Supplementary Figure 3: Actin dynamics but not transcriptional inhibition affect early G1 nuclear expansion. Detection of Flag-actin derivatives by doxycycline-inducible T2A-SNAP fusions.
From: A transient pool of nuclear F-actin at mitotic exit controls chromatin organization
(a) 3D surface reconstructions of NIH3T3 nuclei (vizualized by SiR-DNA) at indicated times after drug treatment at mitotic exit. Scale bar, 10 μm; time stamp, hours:min. (b) Nuclear volume quantifications in cells treated similar to a. Data is shown as mean ± s.d. (n = 50 nuclei per condition, pooled from at least 3 independent experiments). (c) Design of Flag-tagged nuclear actin derivatives linked to the SNAP-tag by a T2A peptide.
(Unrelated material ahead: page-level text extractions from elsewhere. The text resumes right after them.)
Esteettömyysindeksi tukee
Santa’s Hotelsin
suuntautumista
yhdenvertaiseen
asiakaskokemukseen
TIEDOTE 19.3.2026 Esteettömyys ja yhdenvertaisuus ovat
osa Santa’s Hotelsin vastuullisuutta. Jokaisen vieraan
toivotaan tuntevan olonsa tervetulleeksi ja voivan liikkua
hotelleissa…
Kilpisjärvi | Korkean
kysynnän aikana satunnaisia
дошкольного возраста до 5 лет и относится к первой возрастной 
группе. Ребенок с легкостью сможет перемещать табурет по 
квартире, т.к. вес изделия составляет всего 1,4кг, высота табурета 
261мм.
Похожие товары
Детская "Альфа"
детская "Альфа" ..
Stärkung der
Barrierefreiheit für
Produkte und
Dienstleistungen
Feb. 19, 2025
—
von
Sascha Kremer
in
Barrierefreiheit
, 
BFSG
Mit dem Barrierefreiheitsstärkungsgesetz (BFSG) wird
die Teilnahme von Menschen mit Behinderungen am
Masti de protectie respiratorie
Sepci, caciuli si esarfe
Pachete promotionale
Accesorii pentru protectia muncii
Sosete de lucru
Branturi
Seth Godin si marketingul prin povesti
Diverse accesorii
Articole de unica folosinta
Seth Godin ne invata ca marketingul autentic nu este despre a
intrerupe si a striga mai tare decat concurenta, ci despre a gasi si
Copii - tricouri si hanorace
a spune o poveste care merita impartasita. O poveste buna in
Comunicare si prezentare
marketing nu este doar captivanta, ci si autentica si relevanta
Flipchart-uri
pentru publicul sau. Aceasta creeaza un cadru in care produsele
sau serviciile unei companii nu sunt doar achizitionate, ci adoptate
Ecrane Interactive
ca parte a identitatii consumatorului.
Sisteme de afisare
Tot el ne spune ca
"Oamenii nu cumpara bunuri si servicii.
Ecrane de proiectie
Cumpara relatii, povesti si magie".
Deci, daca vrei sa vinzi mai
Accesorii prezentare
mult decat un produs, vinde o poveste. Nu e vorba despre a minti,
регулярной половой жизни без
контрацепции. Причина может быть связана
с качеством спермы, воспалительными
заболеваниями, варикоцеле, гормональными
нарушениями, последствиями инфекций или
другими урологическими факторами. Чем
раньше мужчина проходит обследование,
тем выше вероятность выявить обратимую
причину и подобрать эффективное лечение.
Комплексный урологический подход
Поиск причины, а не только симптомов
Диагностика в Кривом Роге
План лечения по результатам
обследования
Upon translation, the T2A peptide is cleaved resulting in equimolar expression of Flag-NLS-actin and the SNAP-tag. Accordingly, labelling of the SNAP-tag allows for indirect detection of Flag-NLS-actin in living cells. (d) Immunoblot confirms doxycycline-induced expression of Flag-NLS-actin-T2A-SNAP derivatives. A single band indicates efficient cleavage of Flag-NLS-actin-T2A-SNAP. (e) Confocal images of fixed NIH3T3 cells expressing nAC-GFP transfected with Flag-NLS-actin-T2A-SNAP derivatives. In contrast to Flag-NLS-actin the SNAP-tag (labelled by SiR-647) displays pancellular distribution. Scale bar, 10 μm. (f) Confocal images of fixed NIH3T3 cells at mitotic exit show expression of Flag-NLS-actin-T2A-SNAP derivatives, as indicated. Magnifications correspond to dashed rectangles and highlight Flag-actin. Scale bar, 10 μm. (g) Nuclear volume quantifications in live NIH3T3 cells stably expressing H2B-mCherry and doxycycline-induced BFP-NLS, NLS-BFP-actinR62D or Flag-NLS-actin-T2A-SNAP derivatives. Expression of the indicated constructs was induced during G0. Data are mean + s.d. from n = 30 nuclei per condition. (h) RT-qPCR analysis of FOS expression in serum-starved NIH3T3 cells, pre-treated with Flavopiridol (1 μM for indicated times) before stimulation with serum (20% FCS, fetal calf serum) for 30 min. Note that 15 min pre-treatment with Flavopiridol efficiently inhibits serum-induced transcriptional upregulation of FOS mRNA. Data are shown as mean from n = 2 independent experiments. (i) Nuclear volume analysis in NIH3T3 cells stably expressing H2B-mCherry in the presence of Flavopiridol (1 μM) or DMSO (0.1%). Flavopiridol was added at metaphase prior to imaging the subsequent expansion of daughter nuclei. Data are shown as mean ± s.d. (n > 14 nuclei [precise n?] per condition, pooled from 3 independent experiments). Unprocessed original scans of blots are shown in Supplementary Fig. 7.